Please answer these questions from the diabetes health plan text below:
1. How many adults in the USA have pre-diabetes?
2. What data does the DHP use to identify employees likely to have pre-diabetes?
3. How long is the Diabetes Prevention Program?

- [Study text]
^^^^^^^^

What is already known about this subject?

  • Health insurance benefit designs have significant implications for healthcare outcomes and costs.

What are the new findings?

  • We found that a pre-diabetes-specific health design was associated with lower rates of incident diabetes among US employees offered the plan as compared with control employees enrolled in standard health plans.

How might these results change the focus of research or clinical practice?

  • Novel disease-specific health plans may be a promising strategy to increase uptake of evidence-based care and lower rates of incident diabetes.

Background

Pre-diabetes is prevalent and can significantly increase lifetime risk of incident diabetes.1–3 In the USA, 84 million adults have pre-diabetes and up to 11% will progress to diabetes within 3 years.1 Large randomized trials have demonstrated that intensive lifestyle change and metformin can lower incident diabetes risk.4 Patients who are aware of their pre-diabetes diagnosis are more likely to make healthy lifestyle changes to lower their risk of diabetes.5 However, most patients with pre-diabetes are not aware of their diagnosis6–8 and uptake of evidence-based options to lower incident diabetes risk, such as intensive lifestyle intervention and metformin, remains low.

Innovative health insurance benefit designs that can (1) help increase pre-diabetes awareness and (2) incentivize patients and providers to use evidence-based diabetes prevention options may help address current gaps in pre-diabetes care.

The Diabetes Health Plan (DHP) is the first disease-specific health plan in the USA for patients with diabetes and pre-diabetes (not to be confused with the Diabetes Prevention Program (DPP), which is a 12-month intensive lifestyle change program for adults at risk for diabetes). The DHP uses claims and laboratory data to identify employees who are likely to have pre-diabetes. Eligible employees and dependents are made aware of their pre-diabetes diagnosis as an eligibility requirement for DHP enrollment. The DHP also includes additional features such as quarterly scorecards to remind patients of the importance of an annual provider visits and follow-up hemoglobin A1c (HbA1c) testing.9 To increase access to evidence-based ambulatory care, the DHP also offers a variety of features such as reduced cost sharing for medications and office visits and free or low-cost resources for self-management support. As such, patients may be more willing and/or able to engage in recommended preventive care.

^^^^^^^^

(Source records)
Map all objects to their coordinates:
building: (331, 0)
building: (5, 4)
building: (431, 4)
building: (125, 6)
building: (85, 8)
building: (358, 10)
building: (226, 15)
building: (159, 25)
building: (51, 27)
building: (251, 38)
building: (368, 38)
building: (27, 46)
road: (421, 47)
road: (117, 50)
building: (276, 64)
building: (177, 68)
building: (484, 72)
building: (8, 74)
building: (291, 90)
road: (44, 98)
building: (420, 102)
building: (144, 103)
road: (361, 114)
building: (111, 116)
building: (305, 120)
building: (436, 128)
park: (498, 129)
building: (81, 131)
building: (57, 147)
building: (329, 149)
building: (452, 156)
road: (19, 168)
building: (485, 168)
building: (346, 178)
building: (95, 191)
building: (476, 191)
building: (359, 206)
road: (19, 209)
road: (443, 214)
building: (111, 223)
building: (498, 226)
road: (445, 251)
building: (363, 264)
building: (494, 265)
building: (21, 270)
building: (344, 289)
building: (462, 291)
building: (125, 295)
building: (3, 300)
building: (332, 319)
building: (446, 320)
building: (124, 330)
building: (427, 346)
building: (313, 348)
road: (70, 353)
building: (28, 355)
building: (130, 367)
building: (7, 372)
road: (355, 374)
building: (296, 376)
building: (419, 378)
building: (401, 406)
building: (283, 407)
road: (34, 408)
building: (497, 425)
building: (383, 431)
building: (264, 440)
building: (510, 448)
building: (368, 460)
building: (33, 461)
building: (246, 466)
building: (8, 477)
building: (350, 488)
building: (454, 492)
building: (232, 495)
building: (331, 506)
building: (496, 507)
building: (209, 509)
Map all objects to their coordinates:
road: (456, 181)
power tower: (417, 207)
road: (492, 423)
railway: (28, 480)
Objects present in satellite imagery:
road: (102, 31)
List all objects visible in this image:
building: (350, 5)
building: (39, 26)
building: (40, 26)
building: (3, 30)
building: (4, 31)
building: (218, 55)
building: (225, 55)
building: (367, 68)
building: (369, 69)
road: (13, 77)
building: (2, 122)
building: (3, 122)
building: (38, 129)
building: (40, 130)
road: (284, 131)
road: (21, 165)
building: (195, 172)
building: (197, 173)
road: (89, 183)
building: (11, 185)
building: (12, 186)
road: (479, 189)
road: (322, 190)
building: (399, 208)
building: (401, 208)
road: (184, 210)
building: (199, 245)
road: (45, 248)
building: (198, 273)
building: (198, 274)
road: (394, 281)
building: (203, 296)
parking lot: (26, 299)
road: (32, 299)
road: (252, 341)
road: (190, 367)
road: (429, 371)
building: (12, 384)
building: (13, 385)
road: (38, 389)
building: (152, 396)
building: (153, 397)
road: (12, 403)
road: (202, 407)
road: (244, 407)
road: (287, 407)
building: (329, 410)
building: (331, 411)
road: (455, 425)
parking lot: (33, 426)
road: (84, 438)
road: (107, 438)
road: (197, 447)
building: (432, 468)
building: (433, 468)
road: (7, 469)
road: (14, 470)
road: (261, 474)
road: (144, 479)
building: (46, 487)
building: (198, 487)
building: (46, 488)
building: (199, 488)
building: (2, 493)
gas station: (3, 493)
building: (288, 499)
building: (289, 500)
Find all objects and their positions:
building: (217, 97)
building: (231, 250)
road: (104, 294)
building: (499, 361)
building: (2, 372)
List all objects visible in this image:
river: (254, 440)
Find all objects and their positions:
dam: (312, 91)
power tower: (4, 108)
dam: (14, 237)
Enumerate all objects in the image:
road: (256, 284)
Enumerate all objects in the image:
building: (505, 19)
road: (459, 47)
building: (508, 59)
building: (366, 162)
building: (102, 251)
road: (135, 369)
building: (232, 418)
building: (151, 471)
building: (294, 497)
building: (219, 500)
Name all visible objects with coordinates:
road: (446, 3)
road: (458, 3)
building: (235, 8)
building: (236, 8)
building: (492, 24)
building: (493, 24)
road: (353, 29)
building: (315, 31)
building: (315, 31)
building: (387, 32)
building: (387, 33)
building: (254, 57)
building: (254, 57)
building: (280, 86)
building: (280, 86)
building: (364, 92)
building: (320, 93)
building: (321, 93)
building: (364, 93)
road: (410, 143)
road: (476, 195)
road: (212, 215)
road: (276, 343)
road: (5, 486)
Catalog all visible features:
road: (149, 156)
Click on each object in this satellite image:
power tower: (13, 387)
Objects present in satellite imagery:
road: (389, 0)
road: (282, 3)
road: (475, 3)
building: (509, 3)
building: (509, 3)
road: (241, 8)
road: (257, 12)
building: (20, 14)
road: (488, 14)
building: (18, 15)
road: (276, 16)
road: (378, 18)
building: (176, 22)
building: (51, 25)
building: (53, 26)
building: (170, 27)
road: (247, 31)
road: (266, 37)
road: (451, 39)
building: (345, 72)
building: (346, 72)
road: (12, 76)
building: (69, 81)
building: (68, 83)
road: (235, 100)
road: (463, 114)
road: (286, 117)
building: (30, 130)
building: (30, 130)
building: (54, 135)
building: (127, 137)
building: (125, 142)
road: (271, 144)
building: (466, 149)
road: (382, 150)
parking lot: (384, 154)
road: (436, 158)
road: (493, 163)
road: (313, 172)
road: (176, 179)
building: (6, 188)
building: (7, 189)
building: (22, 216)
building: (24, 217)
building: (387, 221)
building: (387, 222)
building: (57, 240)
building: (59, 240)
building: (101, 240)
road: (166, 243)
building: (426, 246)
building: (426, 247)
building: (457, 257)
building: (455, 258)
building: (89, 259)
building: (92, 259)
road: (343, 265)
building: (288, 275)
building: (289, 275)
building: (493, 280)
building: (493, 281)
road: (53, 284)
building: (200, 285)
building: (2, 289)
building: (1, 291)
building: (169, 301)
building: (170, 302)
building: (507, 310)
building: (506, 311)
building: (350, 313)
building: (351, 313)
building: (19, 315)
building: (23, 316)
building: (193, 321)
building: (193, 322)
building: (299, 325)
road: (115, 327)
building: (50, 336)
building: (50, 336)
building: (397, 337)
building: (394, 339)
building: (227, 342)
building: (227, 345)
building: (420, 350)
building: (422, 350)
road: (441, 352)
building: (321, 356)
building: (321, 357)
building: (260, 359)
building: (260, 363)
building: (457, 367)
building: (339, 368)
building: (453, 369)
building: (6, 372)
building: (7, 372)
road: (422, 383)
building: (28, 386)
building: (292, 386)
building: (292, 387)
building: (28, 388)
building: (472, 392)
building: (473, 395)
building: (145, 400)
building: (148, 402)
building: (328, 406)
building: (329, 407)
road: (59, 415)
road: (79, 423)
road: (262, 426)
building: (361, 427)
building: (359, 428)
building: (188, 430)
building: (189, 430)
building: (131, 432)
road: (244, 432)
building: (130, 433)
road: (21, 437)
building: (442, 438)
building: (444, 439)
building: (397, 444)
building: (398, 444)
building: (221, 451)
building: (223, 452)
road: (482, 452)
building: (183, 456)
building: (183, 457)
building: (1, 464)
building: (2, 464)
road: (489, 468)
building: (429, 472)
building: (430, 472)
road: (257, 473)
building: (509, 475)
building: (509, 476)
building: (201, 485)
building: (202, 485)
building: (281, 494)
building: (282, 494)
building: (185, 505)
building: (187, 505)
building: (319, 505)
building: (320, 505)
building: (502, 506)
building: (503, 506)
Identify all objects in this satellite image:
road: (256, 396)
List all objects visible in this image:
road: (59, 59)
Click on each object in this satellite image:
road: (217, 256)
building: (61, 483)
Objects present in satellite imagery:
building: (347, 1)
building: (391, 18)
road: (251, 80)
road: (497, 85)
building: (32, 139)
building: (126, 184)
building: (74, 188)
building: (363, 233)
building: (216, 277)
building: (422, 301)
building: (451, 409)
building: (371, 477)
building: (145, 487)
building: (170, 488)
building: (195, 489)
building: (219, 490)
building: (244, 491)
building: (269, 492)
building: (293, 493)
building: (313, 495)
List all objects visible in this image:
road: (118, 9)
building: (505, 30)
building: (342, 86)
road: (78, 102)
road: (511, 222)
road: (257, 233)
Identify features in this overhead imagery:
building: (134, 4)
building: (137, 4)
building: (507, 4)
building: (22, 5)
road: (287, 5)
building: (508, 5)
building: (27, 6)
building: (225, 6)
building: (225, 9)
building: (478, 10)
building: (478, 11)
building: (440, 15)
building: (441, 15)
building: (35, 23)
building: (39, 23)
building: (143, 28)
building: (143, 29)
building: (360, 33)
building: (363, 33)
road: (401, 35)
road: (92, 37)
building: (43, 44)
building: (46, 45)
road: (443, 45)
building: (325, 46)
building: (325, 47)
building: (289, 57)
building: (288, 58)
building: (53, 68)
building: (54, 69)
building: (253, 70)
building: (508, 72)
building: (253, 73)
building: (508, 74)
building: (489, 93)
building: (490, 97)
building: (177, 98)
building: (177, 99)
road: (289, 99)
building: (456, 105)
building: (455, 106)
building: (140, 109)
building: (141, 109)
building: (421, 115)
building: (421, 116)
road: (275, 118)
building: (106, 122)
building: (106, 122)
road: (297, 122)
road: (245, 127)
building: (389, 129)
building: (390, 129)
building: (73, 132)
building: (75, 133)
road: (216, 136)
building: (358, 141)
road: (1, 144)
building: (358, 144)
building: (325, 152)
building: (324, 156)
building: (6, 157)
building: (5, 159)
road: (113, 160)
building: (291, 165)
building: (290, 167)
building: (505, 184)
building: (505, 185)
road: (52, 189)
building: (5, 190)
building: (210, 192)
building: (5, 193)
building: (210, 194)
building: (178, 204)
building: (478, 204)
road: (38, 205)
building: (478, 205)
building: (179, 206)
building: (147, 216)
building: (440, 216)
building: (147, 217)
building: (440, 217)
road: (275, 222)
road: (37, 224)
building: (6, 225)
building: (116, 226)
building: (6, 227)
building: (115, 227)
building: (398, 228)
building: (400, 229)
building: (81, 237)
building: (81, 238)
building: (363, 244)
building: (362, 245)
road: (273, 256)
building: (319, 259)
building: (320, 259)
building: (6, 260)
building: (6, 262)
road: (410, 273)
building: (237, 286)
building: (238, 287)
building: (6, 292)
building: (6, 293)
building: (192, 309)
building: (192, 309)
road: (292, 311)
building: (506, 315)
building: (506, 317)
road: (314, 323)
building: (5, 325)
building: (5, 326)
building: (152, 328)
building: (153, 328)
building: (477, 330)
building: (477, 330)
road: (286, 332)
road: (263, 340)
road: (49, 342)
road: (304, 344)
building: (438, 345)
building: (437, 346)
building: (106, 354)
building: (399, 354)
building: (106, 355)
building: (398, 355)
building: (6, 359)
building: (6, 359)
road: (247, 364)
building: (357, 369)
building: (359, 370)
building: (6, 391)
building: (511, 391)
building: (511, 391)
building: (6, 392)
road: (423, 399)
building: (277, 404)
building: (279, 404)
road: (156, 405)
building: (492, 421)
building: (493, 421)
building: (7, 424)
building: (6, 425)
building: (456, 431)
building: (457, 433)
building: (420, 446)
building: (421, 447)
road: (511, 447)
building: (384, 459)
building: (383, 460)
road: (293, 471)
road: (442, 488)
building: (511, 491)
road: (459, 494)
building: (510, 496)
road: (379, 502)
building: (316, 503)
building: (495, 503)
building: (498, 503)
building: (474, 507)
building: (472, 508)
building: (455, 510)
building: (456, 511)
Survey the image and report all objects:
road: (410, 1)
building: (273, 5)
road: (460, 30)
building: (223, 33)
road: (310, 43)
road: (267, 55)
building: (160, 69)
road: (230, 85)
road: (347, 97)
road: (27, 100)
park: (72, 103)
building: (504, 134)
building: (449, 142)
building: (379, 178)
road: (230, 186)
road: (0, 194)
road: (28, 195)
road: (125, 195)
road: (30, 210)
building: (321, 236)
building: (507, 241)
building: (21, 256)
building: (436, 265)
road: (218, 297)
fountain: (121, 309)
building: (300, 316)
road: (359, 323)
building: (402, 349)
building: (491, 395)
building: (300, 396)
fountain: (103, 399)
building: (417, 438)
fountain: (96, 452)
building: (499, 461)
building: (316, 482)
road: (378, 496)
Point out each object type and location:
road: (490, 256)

^^^^^^^^

- [Completed exercise]
1. 84 million
2. Claims and laboratory data
3. 12 months